■ **TRAVAIL À FAIRE**
1: Dans le texte sur les labels touristiques, dans quelle ville est basé le Centre mondial d'Excellence des Destinations ?
2: Rédigez, s'il vous plaît, la suite du texte sur les labels touristiques à partir de sa dernière phrase.

■ **TEXTE FOURNI**
--*--

Je me certifie, tu te labellises, il s’accrédite… ils sont classifiés
Bienvenue dans la jungle des labels et des programmes de certification! On peut s’en donner à coeur joie, ce n’est pas le choix qui manque. Gage de qualité, gage de succès, instrument marketing? Les voyageurs s’y retrouvent-ils ou s’en soucient-ils vraiment? Beaucoup de questions et quelques éléments de réponse.
Tous veulent s’enorgueillir d’un signe de reconnaissance ou de distinction
Parmi les grands à l’échelle internationale: les sites reconnus «Patrimoine mondial de l’Unesco». Récemment, l’Union européenne entendait se doter d’un label s’inspirant de ce modèle dans le but de développer le tourisme culturel et patrimonial, de lui donner un poids et une valeur pédagogiques.
En Europe, les écolabels de toutes sortes foisonnent. Tourism Australia a instauré un programme de certification en écotourisme. Le secteur du tourisme d’aventure et d’écotourisme au Québec possède un programme de qualité géré par le Bureau de normalisation du Québec.
Le ministère du Tourisme du Québec relance son programme Démarche Qualité Tourisme.
Sous l’égide de l’Organisation mondiale du tourisme et financé par des fonds canadiens et québécois, le Centre mondial d’Excellence des Destinations, basé à Montréal, vient de voir le jour. Il en est à élaborer ses critères de mesure de l’excellence d’une destination.
Aux États-Unis, cinq hôtels s’enorgueillissent de leur certification obtenue du US Green Building Council.
Le Word Travel & Tourism Council (WTTC) décerne annuellement son Tourism for Tomorrow Award et étudie présentement la possibilité d’établir une accréditation répondant à des standards de développement durable. À l’échelle québécoise, les récipiendaires des Grands prix du tourisme affichent fièrement leur prix dans leurs campagnes promotionnelles.
Même s’il s’agit principalement d’un regroupement de commercialisation, n’adhère pas qui veut à la chaîne hôtelière Relais & Châteaux, synonyme de prestige auprès de la clientèle touristique.

--*--

■ **DONNÉES SOURCES**
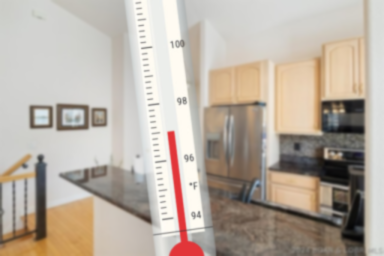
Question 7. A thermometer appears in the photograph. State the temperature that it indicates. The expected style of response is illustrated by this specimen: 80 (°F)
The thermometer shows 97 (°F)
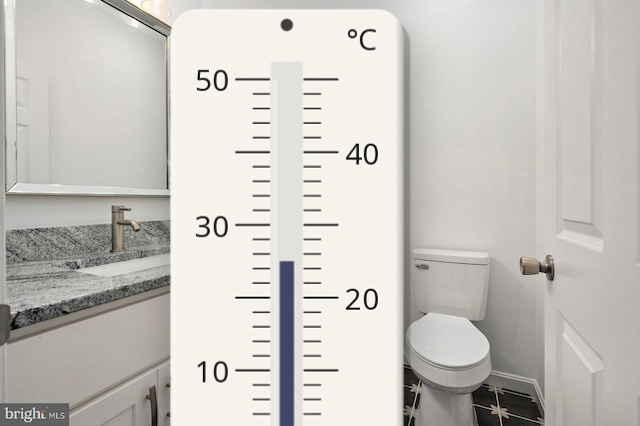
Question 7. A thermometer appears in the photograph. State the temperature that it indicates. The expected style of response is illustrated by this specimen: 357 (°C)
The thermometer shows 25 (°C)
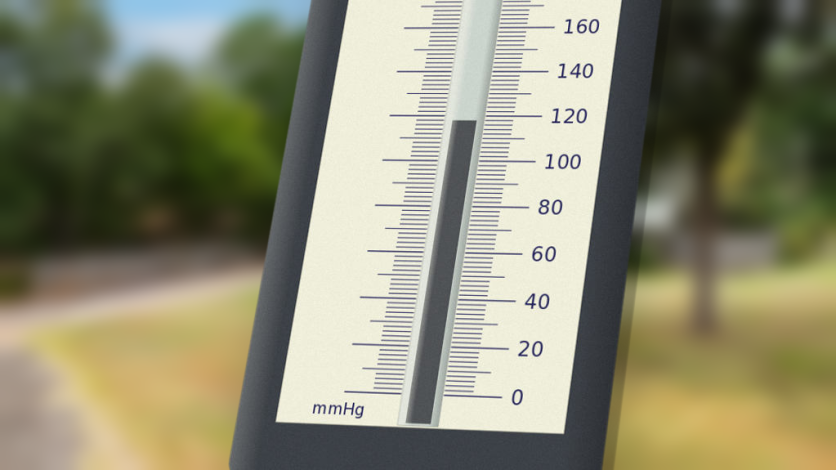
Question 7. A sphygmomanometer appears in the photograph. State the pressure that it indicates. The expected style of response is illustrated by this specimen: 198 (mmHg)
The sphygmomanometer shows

--*--

■ **RÉPONSES AUX TÂCHES**
1: À Montréal.

2:
Et la liste pourrait s’allonger. Classifications, certifications, labels sociaux, labels de qualité, labels d’origine, écolabels, prix importants, bannières de prestige… lorsqu’il s’agit d’obtenir une reconnaissance,ce n’est pas le choix qui manque!
Inutile de dire qu’avec la sensibilisation croissante de la clientèle à l’égard de l’environnement et des impacts négatifs qu’engendre le tourisme, la remise en question des pratiques touristiques devient inéluctable. La certification constitue une façon de montrer son engagement, d’offrir une garantie. Dès lors, les principes de développement durable prennent de plus en plus de place dans l’établissement des critères, de même que dans la création de nouveaux labels.
Les avantages pour l’entreprise
S’engager dans un programme de certification ou dans une démarche qualité n’est pas de tout repos. Cela exige beaucoup de temps et peut même entraîner la révision complète des processus de travail.
Dans un contexte où la clientèle est exigeante et où elle n’a bien souvent que l’embarras du choix, de plus en plus d’entreprises misent sur un sceau de qualité, de reconnaissance ou de distinction pour:
- améliorer ses services et la qualité de son produit,
- assurer une garantie au consommateur et lui donner confiance,
- se démarquer de la concurrence,
- accroître sa visibilité et sa notoriété,
- accéder à de nouveaux marchés,
- améliorer ses façons de faire et augmenter sa productivité,
- et même, dans une certaine mesure, réduire les impacts négatifs du tourisme.
Rien n’est parfait au royaume de la certification
Les «étoiles» dans l’industrie hôtelière représentent sans doute le système de classification le plus connu des voyageurs. Mais qui les attribue? Le voyagiste, l’hôtel lui-même, des organismes reconnus qui ont des critères bien différents d’une région à l’autre et même l’internaute avec l’avènement Web 2.0. (Lire aussi: Web 2.0, vous n’avez pas fini d’en entendre parler!).
Combien de fois a-t-on dénoncé l’inégalité des évaluations entre les régions et le manque d’homogénéité entre les différents programmes qui confondent le voyageur? En fait, plusieurs organismes souhaitent établir des certifications à l’échelle mondiale, mais cela relève-t-il de l’utopie?
- Comment des normes internationales peuvent-elles prendre en compte les réalités régionales?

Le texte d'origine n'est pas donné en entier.